PROBLEM STATEMENT:
Exactly the lines starting at the line containing "brown stain highlights" and ending at the line containing "cell carcinoma (lung)" are to be written out from the listing below, both included.

DATA FOR THIS TASK:

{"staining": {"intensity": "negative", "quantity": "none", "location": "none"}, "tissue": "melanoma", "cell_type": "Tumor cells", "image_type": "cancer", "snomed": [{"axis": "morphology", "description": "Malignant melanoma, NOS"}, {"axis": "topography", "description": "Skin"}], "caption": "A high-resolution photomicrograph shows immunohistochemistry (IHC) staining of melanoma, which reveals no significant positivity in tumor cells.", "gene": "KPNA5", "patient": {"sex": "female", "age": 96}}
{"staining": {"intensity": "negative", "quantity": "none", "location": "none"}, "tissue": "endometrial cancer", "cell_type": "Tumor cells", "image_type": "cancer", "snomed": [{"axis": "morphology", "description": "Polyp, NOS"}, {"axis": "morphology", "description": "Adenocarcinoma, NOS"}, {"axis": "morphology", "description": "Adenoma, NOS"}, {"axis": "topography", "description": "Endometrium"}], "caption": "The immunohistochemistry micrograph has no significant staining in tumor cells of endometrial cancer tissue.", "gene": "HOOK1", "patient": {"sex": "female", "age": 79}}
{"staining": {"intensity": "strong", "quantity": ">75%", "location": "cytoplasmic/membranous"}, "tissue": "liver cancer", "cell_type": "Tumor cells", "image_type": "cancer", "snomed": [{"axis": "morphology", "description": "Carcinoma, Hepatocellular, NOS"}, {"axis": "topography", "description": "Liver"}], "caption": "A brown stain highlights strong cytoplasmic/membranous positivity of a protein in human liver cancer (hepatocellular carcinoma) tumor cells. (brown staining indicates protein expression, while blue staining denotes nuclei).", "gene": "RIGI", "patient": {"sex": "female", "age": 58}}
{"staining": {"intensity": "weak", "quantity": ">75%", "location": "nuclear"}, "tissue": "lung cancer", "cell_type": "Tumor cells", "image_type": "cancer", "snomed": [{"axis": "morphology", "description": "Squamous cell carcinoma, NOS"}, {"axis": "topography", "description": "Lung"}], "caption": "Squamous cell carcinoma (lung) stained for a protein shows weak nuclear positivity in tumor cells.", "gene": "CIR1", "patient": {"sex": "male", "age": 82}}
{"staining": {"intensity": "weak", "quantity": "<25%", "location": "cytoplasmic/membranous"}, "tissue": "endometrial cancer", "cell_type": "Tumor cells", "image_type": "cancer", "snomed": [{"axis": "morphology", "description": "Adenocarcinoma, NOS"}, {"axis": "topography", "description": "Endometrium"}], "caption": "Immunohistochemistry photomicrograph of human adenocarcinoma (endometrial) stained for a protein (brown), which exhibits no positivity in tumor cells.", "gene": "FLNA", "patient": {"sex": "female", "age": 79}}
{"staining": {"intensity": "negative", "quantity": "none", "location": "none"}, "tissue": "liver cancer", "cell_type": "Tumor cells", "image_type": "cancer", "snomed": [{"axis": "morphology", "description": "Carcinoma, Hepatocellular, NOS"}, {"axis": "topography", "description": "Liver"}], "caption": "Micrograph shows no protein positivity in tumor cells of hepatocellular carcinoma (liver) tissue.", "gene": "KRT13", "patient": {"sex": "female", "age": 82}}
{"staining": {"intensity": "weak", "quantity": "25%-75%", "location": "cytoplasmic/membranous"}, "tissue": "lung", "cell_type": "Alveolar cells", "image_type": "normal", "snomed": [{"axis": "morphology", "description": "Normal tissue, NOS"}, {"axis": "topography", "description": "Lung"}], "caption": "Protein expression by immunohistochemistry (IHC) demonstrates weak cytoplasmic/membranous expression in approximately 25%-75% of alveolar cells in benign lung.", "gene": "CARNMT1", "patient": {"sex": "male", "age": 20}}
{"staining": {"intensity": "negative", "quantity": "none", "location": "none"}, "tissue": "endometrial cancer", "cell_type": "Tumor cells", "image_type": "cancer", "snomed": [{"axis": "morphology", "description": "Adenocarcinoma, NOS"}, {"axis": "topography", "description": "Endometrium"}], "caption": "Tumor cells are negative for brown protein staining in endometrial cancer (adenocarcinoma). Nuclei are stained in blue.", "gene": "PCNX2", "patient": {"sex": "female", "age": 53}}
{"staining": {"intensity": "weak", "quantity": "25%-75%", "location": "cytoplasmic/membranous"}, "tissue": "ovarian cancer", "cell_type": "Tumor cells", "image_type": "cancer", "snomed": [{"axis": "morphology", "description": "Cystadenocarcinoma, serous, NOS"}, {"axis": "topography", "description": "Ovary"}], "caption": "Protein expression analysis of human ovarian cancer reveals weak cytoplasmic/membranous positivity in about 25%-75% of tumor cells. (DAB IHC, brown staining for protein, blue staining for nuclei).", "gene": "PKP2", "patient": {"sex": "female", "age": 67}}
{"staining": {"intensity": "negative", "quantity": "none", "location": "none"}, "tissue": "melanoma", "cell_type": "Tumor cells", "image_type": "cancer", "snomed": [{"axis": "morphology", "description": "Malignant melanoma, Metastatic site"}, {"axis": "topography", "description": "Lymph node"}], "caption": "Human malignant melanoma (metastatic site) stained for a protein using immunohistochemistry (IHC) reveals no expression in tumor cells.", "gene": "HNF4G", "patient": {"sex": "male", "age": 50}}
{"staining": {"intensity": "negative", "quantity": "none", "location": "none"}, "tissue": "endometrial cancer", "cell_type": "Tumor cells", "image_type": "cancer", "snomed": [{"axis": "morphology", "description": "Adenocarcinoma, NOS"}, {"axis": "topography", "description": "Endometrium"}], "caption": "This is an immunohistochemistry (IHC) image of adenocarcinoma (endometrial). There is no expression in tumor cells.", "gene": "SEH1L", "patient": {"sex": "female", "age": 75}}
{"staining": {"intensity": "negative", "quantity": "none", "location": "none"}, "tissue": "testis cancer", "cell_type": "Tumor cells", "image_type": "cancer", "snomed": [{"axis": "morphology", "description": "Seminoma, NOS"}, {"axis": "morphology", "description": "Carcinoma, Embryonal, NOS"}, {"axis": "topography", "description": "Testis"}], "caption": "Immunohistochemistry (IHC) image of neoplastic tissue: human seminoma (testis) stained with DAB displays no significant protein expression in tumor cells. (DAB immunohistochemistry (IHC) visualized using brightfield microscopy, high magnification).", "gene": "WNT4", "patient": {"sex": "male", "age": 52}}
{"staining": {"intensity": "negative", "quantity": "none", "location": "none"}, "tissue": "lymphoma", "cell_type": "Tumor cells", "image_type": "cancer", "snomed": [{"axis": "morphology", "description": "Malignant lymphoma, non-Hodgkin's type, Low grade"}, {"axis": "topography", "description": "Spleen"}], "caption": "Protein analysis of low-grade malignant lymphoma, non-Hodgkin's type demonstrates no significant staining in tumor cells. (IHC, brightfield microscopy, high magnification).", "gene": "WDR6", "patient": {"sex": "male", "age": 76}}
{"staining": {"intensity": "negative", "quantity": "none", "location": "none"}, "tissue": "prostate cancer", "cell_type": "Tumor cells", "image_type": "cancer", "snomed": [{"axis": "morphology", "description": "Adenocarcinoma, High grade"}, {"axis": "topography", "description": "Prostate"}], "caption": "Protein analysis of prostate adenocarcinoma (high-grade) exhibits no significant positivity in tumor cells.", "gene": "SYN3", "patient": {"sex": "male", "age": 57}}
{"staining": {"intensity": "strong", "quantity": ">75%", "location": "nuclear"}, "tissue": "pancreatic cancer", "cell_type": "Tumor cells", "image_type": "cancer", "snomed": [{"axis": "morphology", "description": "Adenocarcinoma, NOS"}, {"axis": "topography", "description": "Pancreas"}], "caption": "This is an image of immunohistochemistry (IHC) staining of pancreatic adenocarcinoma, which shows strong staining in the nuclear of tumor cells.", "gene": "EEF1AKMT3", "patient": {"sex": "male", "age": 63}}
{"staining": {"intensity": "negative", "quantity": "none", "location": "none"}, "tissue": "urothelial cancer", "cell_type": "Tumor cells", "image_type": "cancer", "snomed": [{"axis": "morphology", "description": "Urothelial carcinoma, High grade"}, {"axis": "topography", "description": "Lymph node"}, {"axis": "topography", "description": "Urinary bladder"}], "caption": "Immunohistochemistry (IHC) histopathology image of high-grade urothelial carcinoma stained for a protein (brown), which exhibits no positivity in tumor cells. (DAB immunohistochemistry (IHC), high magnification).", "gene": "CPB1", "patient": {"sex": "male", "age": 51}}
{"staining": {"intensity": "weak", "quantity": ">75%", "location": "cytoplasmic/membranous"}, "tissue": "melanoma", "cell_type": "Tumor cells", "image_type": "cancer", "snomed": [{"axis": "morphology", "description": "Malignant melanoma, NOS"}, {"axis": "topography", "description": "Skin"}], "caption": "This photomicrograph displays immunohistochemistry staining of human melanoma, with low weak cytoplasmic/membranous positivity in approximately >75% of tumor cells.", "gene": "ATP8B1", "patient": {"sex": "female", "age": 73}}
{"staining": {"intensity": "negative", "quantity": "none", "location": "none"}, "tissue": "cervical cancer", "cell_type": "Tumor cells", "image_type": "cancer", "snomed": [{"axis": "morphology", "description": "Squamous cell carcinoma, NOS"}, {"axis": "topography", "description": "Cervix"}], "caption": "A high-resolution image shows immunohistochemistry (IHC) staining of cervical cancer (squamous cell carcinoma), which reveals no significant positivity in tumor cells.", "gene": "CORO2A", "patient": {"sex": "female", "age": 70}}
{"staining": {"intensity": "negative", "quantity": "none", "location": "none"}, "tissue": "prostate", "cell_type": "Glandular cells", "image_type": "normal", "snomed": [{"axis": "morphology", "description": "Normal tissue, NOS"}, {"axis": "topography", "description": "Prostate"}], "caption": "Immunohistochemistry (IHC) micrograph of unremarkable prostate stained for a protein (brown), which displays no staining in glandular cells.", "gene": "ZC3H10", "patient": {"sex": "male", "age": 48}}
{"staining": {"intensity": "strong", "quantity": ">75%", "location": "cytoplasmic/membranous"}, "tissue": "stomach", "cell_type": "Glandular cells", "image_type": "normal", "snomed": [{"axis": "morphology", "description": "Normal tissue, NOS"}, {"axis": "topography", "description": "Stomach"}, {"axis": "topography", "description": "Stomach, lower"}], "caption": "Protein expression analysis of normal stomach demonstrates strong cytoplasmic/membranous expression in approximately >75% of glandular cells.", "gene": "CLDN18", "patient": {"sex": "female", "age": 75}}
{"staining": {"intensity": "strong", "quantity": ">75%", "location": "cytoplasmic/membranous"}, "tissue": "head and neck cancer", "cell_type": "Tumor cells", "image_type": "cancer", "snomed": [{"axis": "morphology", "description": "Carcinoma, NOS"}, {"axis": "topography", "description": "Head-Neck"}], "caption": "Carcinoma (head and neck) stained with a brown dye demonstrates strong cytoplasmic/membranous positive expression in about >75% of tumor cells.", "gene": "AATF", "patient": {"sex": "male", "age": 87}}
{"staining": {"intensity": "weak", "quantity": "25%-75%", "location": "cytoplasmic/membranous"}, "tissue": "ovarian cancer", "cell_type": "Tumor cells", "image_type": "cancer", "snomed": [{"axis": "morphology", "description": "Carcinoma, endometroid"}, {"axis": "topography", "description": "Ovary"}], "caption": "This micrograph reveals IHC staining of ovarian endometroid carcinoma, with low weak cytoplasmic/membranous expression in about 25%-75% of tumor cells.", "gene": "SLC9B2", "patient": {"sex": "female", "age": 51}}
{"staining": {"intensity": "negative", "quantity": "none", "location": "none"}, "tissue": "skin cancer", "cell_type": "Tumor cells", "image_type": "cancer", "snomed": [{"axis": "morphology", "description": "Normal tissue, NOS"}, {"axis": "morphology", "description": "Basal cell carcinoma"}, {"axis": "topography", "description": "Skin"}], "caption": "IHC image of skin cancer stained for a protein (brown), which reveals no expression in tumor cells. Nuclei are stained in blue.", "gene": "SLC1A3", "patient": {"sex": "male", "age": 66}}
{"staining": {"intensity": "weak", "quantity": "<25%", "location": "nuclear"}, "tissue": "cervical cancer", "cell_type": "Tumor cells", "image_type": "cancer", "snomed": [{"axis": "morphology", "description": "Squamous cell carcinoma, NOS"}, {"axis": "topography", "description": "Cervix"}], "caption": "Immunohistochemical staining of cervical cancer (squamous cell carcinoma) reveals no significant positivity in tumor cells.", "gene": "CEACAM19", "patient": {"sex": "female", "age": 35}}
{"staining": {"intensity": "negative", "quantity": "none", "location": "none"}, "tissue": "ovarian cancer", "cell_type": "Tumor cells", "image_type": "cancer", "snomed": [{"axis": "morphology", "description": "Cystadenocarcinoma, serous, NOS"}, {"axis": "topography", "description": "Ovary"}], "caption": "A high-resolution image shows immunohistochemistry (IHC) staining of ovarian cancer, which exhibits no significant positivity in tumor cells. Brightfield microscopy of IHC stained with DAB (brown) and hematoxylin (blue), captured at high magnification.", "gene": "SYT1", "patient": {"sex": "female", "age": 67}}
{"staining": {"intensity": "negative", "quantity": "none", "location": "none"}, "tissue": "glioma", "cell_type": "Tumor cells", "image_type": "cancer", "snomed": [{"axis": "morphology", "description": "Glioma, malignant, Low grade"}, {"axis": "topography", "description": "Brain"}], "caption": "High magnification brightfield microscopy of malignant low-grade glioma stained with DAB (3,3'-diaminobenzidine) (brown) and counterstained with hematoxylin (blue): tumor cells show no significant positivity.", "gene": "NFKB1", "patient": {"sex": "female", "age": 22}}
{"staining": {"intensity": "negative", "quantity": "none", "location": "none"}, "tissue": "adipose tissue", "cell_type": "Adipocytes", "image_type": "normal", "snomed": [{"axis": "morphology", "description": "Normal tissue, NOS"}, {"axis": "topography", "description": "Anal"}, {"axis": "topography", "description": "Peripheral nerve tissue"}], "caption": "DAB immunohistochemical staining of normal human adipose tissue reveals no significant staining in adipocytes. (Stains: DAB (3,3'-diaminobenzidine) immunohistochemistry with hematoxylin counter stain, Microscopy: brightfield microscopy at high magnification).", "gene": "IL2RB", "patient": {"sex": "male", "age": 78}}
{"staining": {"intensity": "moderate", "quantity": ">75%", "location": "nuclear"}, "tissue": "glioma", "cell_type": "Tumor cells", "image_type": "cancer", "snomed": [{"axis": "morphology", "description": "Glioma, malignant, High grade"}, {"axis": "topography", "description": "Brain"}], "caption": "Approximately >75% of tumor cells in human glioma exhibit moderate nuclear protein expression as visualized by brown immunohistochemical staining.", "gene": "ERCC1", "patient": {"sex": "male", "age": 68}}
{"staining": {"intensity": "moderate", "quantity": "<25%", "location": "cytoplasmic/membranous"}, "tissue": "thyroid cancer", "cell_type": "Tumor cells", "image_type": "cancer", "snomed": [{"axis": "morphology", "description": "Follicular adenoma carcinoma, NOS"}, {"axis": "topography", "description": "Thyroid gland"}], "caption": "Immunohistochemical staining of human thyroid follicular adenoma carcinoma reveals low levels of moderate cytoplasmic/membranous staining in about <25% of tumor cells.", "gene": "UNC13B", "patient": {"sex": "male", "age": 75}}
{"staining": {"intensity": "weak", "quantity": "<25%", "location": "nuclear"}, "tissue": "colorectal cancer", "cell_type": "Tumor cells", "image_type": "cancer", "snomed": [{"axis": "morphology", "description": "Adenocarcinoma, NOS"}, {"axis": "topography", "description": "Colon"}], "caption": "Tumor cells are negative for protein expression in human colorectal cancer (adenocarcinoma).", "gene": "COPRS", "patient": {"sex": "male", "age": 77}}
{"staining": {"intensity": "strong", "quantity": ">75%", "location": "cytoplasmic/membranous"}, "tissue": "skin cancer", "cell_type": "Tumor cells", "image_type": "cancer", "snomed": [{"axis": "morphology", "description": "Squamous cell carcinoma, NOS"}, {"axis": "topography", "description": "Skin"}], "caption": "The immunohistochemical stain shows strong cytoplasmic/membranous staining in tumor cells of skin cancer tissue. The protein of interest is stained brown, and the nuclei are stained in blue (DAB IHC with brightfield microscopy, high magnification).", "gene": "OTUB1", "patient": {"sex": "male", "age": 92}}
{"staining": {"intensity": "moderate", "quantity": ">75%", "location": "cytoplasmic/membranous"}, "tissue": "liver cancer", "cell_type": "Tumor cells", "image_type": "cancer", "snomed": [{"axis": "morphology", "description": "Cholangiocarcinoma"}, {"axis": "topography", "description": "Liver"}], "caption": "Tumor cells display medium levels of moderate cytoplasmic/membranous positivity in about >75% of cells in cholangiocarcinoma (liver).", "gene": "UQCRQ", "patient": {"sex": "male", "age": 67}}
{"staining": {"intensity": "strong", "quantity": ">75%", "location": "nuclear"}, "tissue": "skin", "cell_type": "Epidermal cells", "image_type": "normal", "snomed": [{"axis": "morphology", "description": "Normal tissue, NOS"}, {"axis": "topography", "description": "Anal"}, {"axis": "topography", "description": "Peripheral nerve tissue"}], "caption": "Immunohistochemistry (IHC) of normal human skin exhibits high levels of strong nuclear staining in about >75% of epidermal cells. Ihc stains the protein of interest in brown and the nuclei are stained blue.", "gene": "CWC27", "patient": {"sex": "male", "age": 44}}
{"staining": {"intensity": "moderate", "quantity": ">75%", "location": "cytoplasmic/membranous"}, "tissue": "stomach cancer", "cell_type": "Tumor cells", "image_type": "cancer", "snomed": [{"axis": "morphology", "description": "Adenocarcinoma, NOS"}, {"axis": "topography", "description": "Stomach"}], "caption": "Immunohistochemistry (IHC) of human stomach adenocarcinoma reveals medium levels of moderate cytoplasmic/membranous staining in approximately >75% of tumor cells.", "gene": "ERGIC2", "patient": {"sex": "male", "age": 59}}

EXERCISE OUTPUT:
{"staining": {"intensity": "strong", "quantity": ">75%", "location": "cytoplasmic/membranous"}, "tissue": "liver cancer", "cell_type": "Tumor cells", "image_type": "cancer", "snomed": [{"axis": "morphology", "description": "Carcinoma, Hepatocellular, NOS"}, {"axis": "topography", "description": "Liver"}], "caption": "A brown stain highlights strong cytoplasmic/membranous positivity of a protein in human liver cancer (hepatocellular carcinoma) tumor cells. (brown staining indicates protein expression, while blue staining denotes nuclei).", "gene": "RIGI", "patient": {"sex": "female", "age": 58}}
{"staining": {"intensity": "weak", "quantity": ">75%", "location": "nuclear"}, "tissue": "lung cancer", "cell_type": "Tumor cells", "image_type": "cancer", "snomed": [{"axis": "morphology", "description": "Squamous cell carcinoma, NOS"}, {"axis": "topography", "description": "Lung"}], "caption": "Squamous cell carcinoma (lung) stained for a protein shows weak nuclear positivity in tumor cells.", "gene": "CIR1", "patient": {"sex": "male", "age": 82}}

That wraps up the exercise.